= MATERIAL SHOWN =
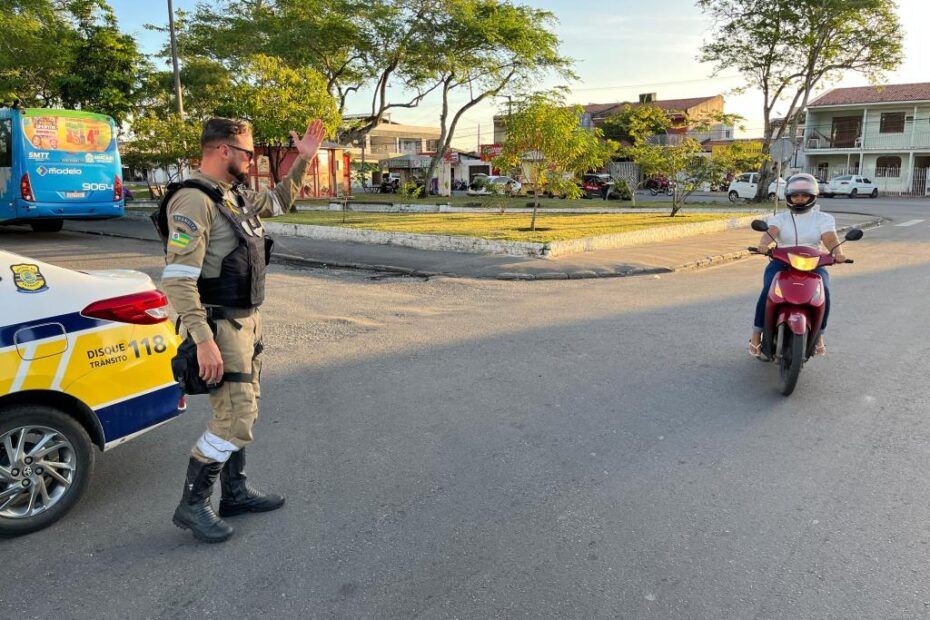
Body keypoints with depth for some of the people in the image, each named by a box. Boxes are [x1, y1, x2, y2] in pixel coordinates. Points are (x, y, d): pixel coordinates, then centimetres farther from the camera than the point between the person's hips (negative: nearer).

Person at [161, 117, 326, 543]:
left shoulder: (236, 194, 9)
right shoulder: (194, 201, -20)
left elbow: (277, 201, 30)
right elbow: (178, 279, -26)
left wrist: (304, 160, 21)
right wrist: (203, 340, -30)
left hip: (246, 321, 10)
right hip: (220, 326, -10)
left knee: (241, 411, 16)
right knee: (235, 419, -8)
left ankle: (235, 493, 30)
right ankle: (192, 504, 9)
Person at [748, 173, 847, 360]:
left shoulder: (823, 219, 13)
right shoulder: (780, 218, 13)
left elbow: (830, 239, -5)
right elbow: (770, 232, -10)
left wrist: (837, 252, -29)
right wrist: (763, 244, -35)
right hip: (781, 262, 0)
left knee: (823, 292, -28)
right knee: (769, 291, -29)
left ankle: (818, 335, -10)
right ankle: (756, 335, -22)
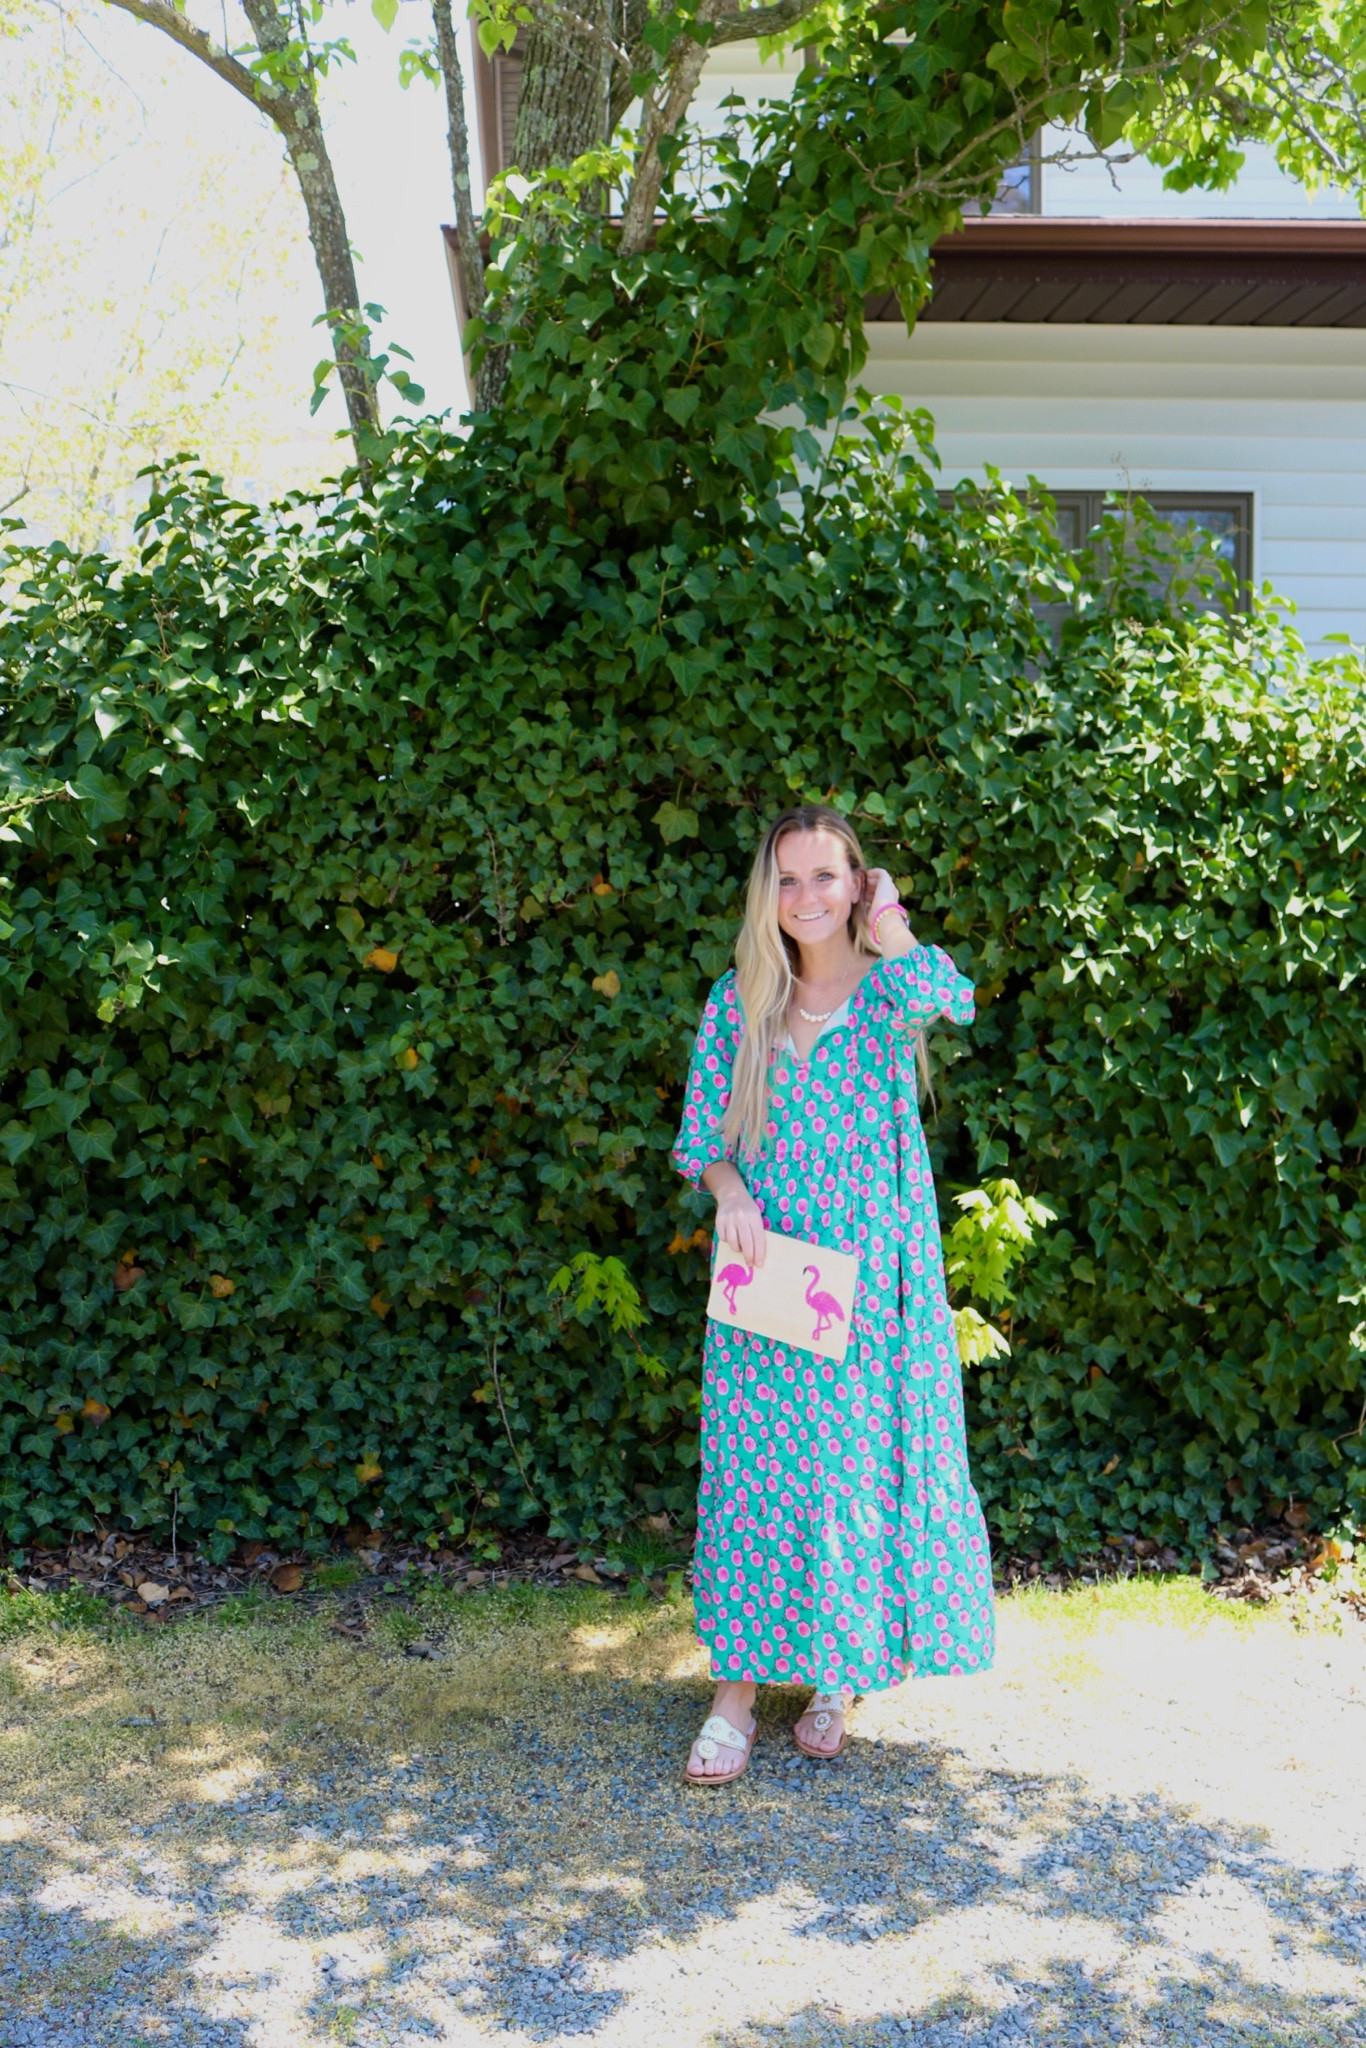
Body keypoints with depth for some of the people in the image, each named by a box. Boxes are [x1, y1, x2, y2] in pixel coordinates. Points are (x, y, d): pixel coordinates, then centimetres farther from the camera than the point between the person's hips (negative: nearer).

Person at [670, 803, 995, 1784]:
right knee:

= TASK STATEMENT =
Return the records word for word, from their start through the line that contains "right shoulder: (194, 201, -20)", including that line, and leave out the pictures.

= TASK RESULT =
Body keypoints with depth for some of the people in the image, each named by a box. Boxes are [x1, y1, x2, y2] in pixel coordinates. Points are (x, y, d): pixel coordinates, then centimetres farther from the camera than the point between the person's hips (negative: nearer).

Person at [161, 117, 326, 543]:
left shoulder: (236, 194, 9)
right shoulder: (194, 201, -20)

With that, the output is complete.